ORGAN NAKLİ EN İDEAL TEDAVİ
Organ naklinin son dönem organ yetmezliğinin en ideal tedavisi olduğunu ifade eden Doç. Dr. Vural Taner Yılmaz ise şöyle konuştu: "Hastalarımız yapılan nakiller sonunda böbrek kardeşi oldu. 10 gün önceki organ bağışı sonrasında alınan böbrekler hastalarımıza nakledildi. Türkiye'de ilk olarak merkezimizde biz başlattık, organ perfüzyon cihazı kullandık. Bu cihazın önemi şudur, normalde kadavrada böbreğin sağ kalım süresini etkileyen en önemli faktör, bağışçıdan organlar çıkarım yapıldıktan hastaya takılana kadar arada geçen süredir. Bu süre ne kadar kısa ise böbreğin ömrü o kadar uzun olur. Bunu daha da iyiye taşımak için merkezimize organ perfüzyon cihazı aldık. Cihazın özelliği şu, organlar cerrahlarımız tarafından çıkarıldıktan hemen sonra perfüzyon cihazına takılıyor. Böbrekler vücutta taşınıyor gibi çalışmaya devam ediyor. Bu arada kansız kaldığı süreden etkilenmiyor. Hastaya takıldığında canlı vericiden takılmış gibi oluyor. İki hastamızdan da aynı tepkiyi aldık. Böbrekleri takar takmaz idrar çıkarmaya başladılar. Böbrek fonksiyonları hızla normale döndü.
"'CANLIDAN NAKİL YAPARMIŞ GİBİ BÖBREKLERİ NAKLETTİK'
Hastalara aynı kadavradan böbrek nakli gerçekleştirdiklerini ifade eden Doç. Dr. Abdullah Kısaoğlu, "Türkiye'de ilk defa yaptığımız bu yöntemle, organ perfüzyon cihazını kullandık. Tabi ki organların kadavradan çıkartıldıktan sonraki bekleme sürecindeki soğuk iskemi, statik soğuk iskemiden etkilendiği kadar organ perfüzyon cihazına koyduğumuzda, burada perfüze ettiğimizde o yönde negatif etkilenme olmuyor. Bu nedenle nakillerin sonuçları daha iyi olmakta. Biz de yaklaşık 8-10 saat kadar organ perfüzyon cihazında her iki hastamız için de tuttuk, perfüze ettik. Daha sonra canlıdan nakil yaparmış gibi alıcılarımıza böbrekleri naklettik. Nakilden sonraki süreçte de eski deneyimlerimize baktığımızda onlarla bariz bir şekilde çok daha erken dönemde kadavra nakillerinde gördüğümüzden farklı olarak erken dönemde idrar çıkışı olduğunu gördük. Canlıdan nakilmiş gibi olduğunu gördük. Şu anda her iki hastamızın da idrar çıkışları, sağlıkları çok iyi, biz de bunun mutluluğunu yaşıyoruz" diye konuştu.

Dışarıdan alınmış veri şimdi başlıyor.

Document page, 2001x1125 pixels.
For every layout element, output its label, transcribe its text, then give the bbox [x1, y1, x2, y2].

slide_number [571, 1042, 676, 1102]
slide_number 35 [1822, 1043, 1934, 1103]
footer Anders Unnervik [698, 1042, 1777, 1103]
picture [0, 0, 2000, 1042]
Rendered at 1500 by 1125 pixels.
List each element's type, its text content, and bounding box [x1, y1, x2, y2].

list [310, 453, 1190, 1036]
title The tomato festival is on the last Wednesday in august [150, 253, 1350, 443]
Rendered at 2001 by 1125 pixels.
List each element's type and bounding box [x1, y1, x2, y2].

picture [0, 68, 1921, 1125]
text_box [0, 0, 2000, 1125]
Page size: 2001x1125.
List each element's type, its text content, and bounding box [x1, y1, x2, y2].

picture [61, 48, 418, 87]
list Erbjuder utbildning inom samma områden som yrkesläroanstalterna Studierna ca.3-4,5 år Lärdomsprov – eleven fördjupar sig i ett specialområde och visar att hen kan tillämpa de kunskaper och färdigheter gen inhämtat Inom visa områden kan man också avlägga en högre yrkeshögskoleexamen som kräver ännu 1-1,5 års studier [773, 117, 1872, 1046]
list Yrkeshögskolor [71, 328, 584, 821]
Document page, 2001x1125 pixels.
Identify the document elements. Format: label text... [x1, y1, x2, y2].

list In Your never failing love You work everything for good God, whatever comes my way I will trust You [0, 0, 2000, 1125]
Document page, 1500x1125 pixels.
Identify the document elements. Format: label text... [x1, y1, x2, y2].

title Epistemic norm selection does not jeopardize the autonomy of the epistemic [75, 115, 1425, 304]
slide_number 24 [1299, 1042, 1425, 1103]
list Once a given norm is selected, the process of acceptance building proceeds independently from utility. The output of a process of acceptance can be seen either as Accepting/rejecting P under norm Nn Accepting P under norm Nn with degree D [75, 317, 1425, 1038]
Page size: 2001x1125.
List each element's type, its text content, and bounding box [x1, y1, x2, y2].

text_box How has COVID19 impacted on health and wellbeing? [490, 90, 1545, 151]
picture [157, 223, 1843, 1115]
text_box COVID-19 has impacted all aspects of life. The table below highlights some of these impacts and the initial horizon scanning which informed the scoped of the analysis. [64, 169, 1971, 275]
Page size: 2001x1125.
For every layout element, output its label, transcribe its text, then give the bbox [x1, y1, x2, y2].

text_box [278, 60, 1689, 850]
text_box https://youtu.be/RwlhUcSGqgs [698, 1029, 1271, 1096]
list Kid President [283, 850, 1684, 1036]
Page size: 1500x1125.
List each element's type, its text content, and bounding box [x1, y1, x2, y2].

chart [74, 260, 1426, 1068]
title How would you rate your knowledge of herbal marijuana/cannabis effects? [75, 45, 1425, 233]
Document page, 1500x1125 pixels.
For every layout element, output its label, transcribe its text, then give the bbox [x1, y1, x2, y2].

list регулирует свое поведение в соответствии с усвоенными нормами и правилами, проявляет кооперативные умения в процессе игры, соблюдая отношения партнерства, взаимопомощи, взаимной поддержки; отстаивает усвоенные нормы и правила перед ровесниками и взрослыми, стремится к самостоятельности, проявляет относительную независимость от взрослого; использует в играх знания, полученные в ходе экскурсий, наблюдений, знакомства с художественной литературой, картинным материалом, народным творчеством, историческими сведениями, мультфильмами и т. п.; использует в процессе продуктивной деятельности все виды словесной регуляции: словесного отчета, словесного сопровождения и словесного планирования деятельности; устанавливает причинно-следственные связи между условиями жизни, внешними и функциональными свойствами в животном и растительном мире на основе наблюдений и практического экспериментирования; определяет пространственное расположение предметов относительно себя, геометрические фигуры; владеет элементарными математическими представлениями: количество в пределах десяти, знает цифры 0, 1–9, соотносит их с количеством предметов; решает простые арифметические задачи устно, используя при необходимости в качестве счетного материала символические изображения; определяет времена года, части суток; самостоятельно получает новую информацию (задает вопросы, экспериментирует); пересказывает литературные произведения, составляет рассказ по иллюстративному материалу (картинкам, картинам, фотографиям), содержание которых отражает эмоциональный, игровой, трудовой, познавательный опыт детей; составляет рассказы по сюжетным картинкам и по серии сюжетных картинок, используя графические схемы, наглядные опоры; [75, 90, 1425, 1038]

BAĞIŞÇININ MEKANI CENNET OLSUN
Antalya'nın Alanya ilçesinde yaşayan, 2009 yılından bu yana kronik böbrek yetmezliği hastalığı ile mücadele eden, 11 yıl diyalize giren restoran çalışanı Fatih Yurttaş, bağışçı aileye minnet duyduğunu, herkesi organ bağışına davet ettiğini söyledi. Antalya'da yaşayan kronik böbrek hastası terzi Hasan Gökmen ise 10 yıldır diyalize girdiğini, kadavradan nakil olup sağlığına kavuştuğunu ifade etti. Bağışçı aileye teşekkür eden Gökmen, "Organ bağışı yapılan kişinin mekanı cennet olsun" dedi.